» Tarefa
No texto sobre a coleção de fotogramas de Eduardo Solon, traduza para o inglês a frase "Não era propriamente uma grande transgressão, pois na época as cópias eram destruídas, por lei, ao fim de cinco anos."

» Texto fornecido
════════════════════
Sem conhecer Eduardo Solon, é impossível imaginar o que o levou a constituir sua fantástica coleção de 30 mil fotogramas retirados de cópias de filmes produzidos entre as décadas de 1920 e 1960. Desse conjunto, o colecionador catalogou e inseriu 6 mil fotogramas em meia dúzia de álbuns cuidadosamente montados.

O que pretendia? A pergunta pode ser insidiosa. A princípio, desejava reter os filmes que viu e amou. Mas por que transformar a experiência em objeto concreto, fixo, destituído das fragilidades da memória?

Solon começou sua coleção em 1936, aos 11 anos, depois de ver Tarzan, o filho das selvas (1932), na cidade cearense de Sobral, onde vivia. A partir de então, passou a frequentar o cinema munido de um caderninho para anotar suas cenas preferidas. Terminado o filme, dirigia-se à cabine a fim de pedir ao projecionista que cortasse um fragmento de determinada cena. A obsessão custava caro, pois era necessário pagar pelo corte, e prosseguiu quando se mudou para o Crato.

Adulto, morando em Fortaleza, ampliou sua rede de colaboradores, projecionistas em sua maioria, além de donos de cinemas da cidade e região, dispostos a mutilar as cópias de filmes e enviar as preciosas imagens pelo correio. Não era propriamente uma grande transgressão, pois na época as cópias eram destruídas, por lei, ao fim de cinco anos. Paradoxalmente, os catadores de fotogramas trabalhavam para preservar a memória dos filmes e da exibição cinematográfica no interior do Brasil, e do Ceará em especial. A contravenção de Solon e seus asseclas transformava um objeto de exploração comercial em objeto de culto e memória.

No entanto, por que apenas um quinto dos fotogramas foi organizado? Por falta de tempo, ou teria Solon perdido o interesse pela coleção, como perdeu pelo cinema, cuja produção a partir de certo momento passa a desgostá-lo? Na década de 1960, ele encerrou a coleção iniciada quase trinta anos antes. No fim da vida já não costumava se aproximar das imagens ou falar muito do assunto.

Não havia mais filmes ou bons artistas, pensava. No entanto, vários atores catalogados, como Burt Lancaster, Vittorio Gassman, Grande Otelo continuavam trabalhando. Será que ele não se deslumbraria com Marlon Brando em A face oculta (1961), com Liz Taylor em Cleópatra ou com Claudia Cardinale em O leopardo, ambos de 1963?
════════════════════
» Seção de dados
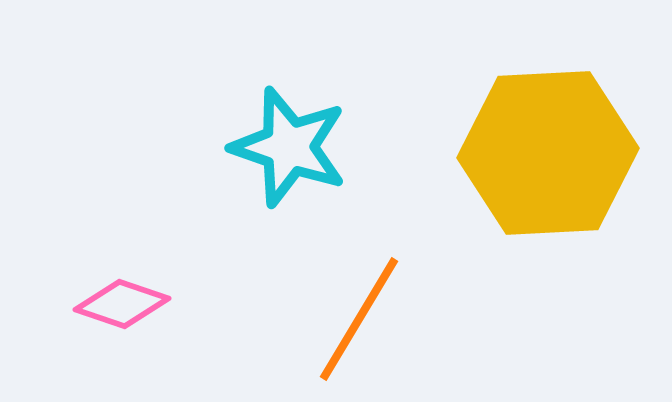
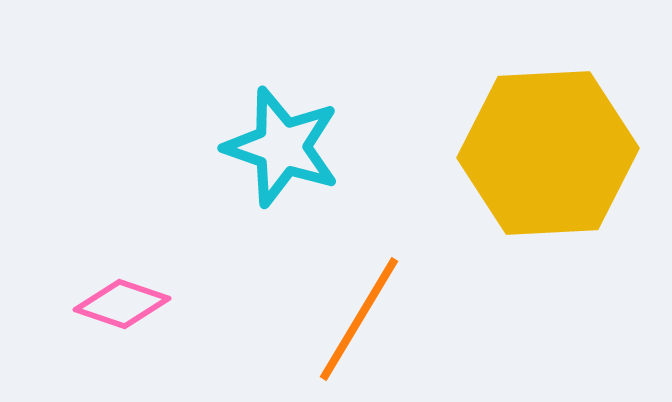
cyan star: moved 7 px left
════════════════════
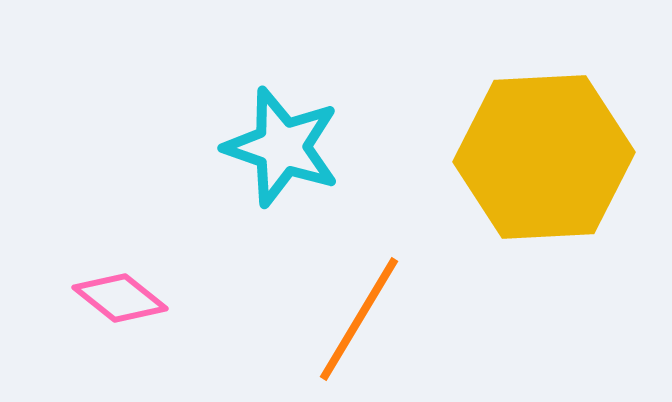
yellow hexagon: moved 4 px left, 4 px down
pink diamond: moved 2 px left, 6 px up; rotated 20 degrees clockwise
════════════════════
» Resposta à tarefa
It was not really a great transgression, since at the time the prints were destroyed, by law, after five years.